**DOCUMENT EXTRACT:**
I looked ahead and checked the prep_ calls and we can use any direction
so this somehow doesn't make sense!
Vinod Koul Nov. 11, 2019, 6:09 a.m. UTC | #13
On 01-11-19, 10:41, Peter Ujfalusi wrote:

> +/* Not much yet */

?

> +static enum dma_status udma_tx_status(struct dma_chan *chan,
> +				      dma_cookie_t cookie,
> +				      struct dma_tx_state *txstate)
> +{
> +	struct udma_chan *uc = to_udma_chan(chan);
> +	enum dma_status ret;
> +	unsigned long flags;
> +
> +	spin_lock_irqsave(&uc->vc.lock, flags);
> +
> +	ret = dma_cookie_status(chan, cookie, txstate);
> +
> +	if (!udma_is_chan_running(uc))
> +		ret = DMA_COMPLETE;

so a paused channel will result in dma complete status?
Vinod Koul Nov. 11, 2019, 6:11 a.m. UTC | #14
> +config TI_K3_UDMA
> +	tristate "Texas Instruments UDMA support"

**RECORD EXCERPTS:**
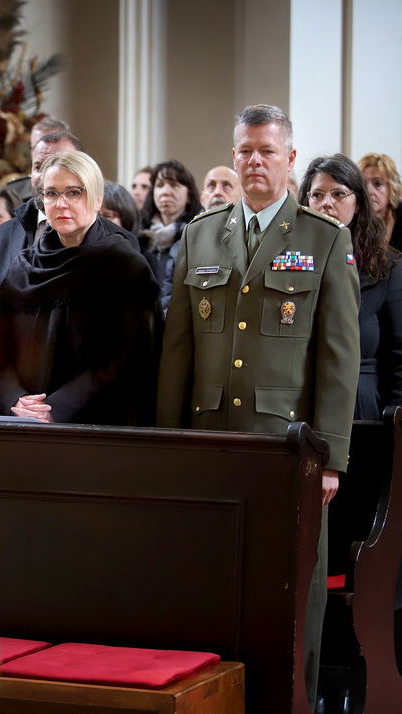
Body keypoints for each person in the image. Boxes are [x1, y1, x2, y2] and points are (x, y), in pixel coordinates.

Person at [157, 104, 360, 707]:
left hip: (287, 445)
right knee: (211, 579)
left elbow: (338, 360)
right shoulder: (201, 233)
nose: (253, 162)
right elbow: (178, 352)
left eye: (266, 151)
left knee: (293, 587)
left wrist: (331, 459)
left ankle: (296, 697)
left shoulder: (325, 239)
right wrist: (168, 441)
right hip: (211, 437)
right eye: (243, 150)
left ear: (290, 159)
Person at [0, 151, 159, 425]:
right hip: (26, 422)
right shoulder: (24, 266)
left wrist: (57, 408)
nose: (61, 203)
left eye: (74, 192)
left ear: (97, 199)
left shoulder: (124, 265)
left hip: (100, 424)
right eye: (51, 194)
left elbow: (128, 355)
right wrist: (16, 399)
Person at [0, 130, 82, 404]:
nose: (45, 175)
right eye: (39, 166)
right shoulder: (4, 235)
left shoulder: (108, 240)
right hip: (5, 397)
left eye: (58, 163)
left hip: (71, 404)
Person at [299, 154, 402, 419]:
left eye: (338, 194)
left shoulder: (386, 266)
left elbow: (398, 355)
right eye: (317, 195)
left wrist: (394, 421)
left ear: (357, 204)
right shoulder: (289, 262)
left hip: (361, 404)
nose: (326, 204)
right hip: (298, 401)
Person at [141, 160, 202, 313]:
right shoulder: (138, 234)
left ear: (189, 195)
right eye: (160, 185)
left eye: (174, 185)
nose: (166, 192)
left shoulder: (197, 236)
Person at [5, 117, 70, 201]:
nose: (42, 153)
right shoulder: (14, 192)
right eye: (36, 147)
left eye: (50, 147)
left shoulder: (82, 188)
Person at [358, 152, 402, 251]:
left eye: (378, 184)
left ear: (392, 188)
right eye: (364, 183)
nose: (369, 191)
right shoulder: (350, 220)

**WORK TASK:** Resume the review discussion of the UDMA driver patch, continuing from its last line.

**RESPONSE TO THIS EXERCISE:**
> +	depends on ARCH_K3 || COMPILE_TEST
> +	depends on TI_SCI_PROTOCOL
> +	depends on TI_SCI_INTA_IRQCHIP
> +	select DMA_ENGINE
> +	select DMA_VIRTUAL_CHANNELS
> +	select TI_K3_RINGACC
> +	select TI_K3_PSIL
> +	default y

Again no default y!
Vinod Koul Nov. 11, 2019, 6:12 a.m. UTC | #15
On 01-11-19, 10:41, Peter Ujfalusi wrote:
> From: Grygorii Strashko <grygorii.strashko@ti.com>
> 
> Certain users can not use right now the DMAengine API due to missing
> features in the core. Prime example is Networking.
> 
> These users can use the glue layer interface to avoid misuse of DMAengine
> API and when the core gains the needed features they can be converted to
> use generic API.

Can you add some notes on what all features does this layer implement..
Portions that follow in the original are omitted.